#[no_mangle]
unsafe extern "C" fn Estore_Cancel(
rust: *mut ::std::os::raw::c_void,
data: sys::CancelData,
) -> *mut ::std::os::raw::c_void {
let api = unwrap_quote_spi(rust);
let mut result = RT.block_on(async { api.cancel(data).await });
let rsp = &mut result as *mut _ as *mut c_void;
std::mem::forget(result);
// if add this debug line, c++ not panic
// delete this debug line, c++ panic "has triggered a breakpoint"
// debug!("1");
rsp // CancelResult
}
rsp is a pointer to the local variable. Dereferencing it after the function returns is UB, means literally anything can happens including behaviors that doesn't make any sense.
If you haven't heard about what the UB is, try read this Wikipedia article.
Yes, which make it worse, since it's moved into the forget function's local variable. The original variable becomes the moved-out state, which means accessing here is UB.
This is one of the common symptoms of the UB. UB doesn't means it will crash or something predictable. It literally means the behavior is undefined - it may crash, work as you've imagined, silently corrupt some totally unrelated portion of memories, or mine some Bitcoin. It's the hole the language explicitly mentioned nothing guaranteed here. The Wikipedia article I mentioned contains more information why such thing even exist.

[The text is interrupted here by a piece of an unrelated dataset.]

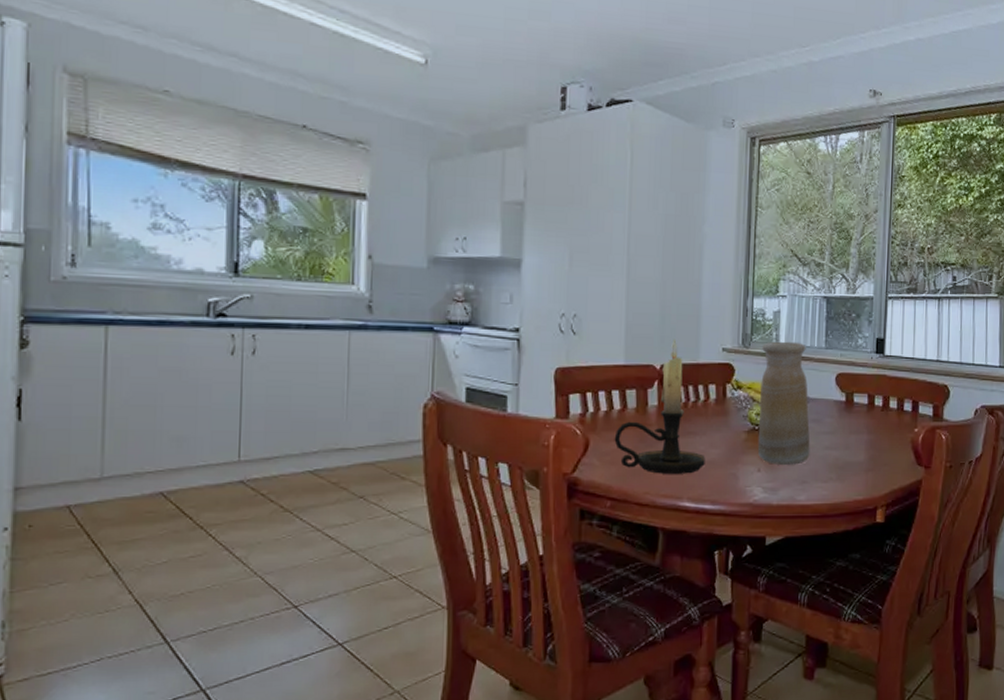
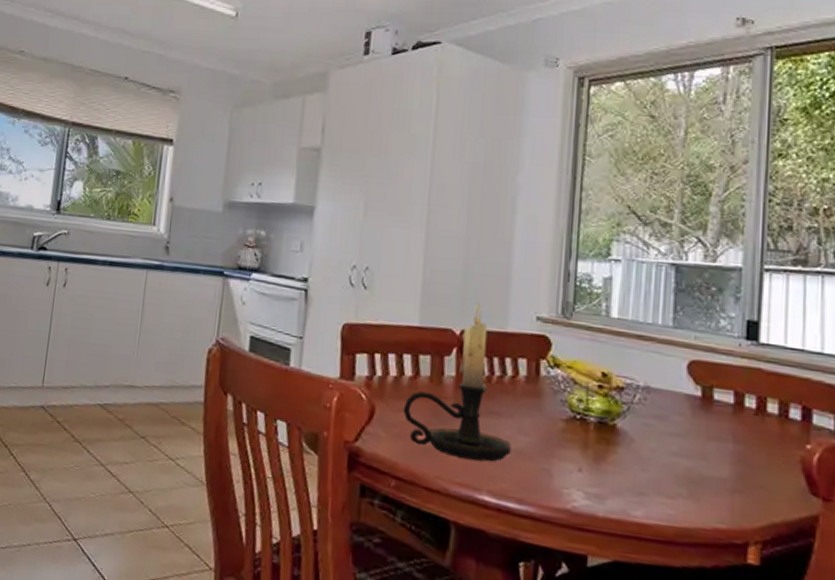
vase: present [757,341,810,465] -> none [578,314,651,470]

IOW, just because it happens not to panic doesn't mean it's correct. Your code should definitely be rewritten. If you need to return something complex through FFI, accept a pointer as an out parameter in which you write the results, or return a pointer pointing to a heap-allocated object. Returning a pointer to a stack-allocated object is never correct.
That's simply not possible. What you allocated in Rust must be destroyed by Rust. You'll need to write a destructor function that performs Box::from_raw and you must call it from C++.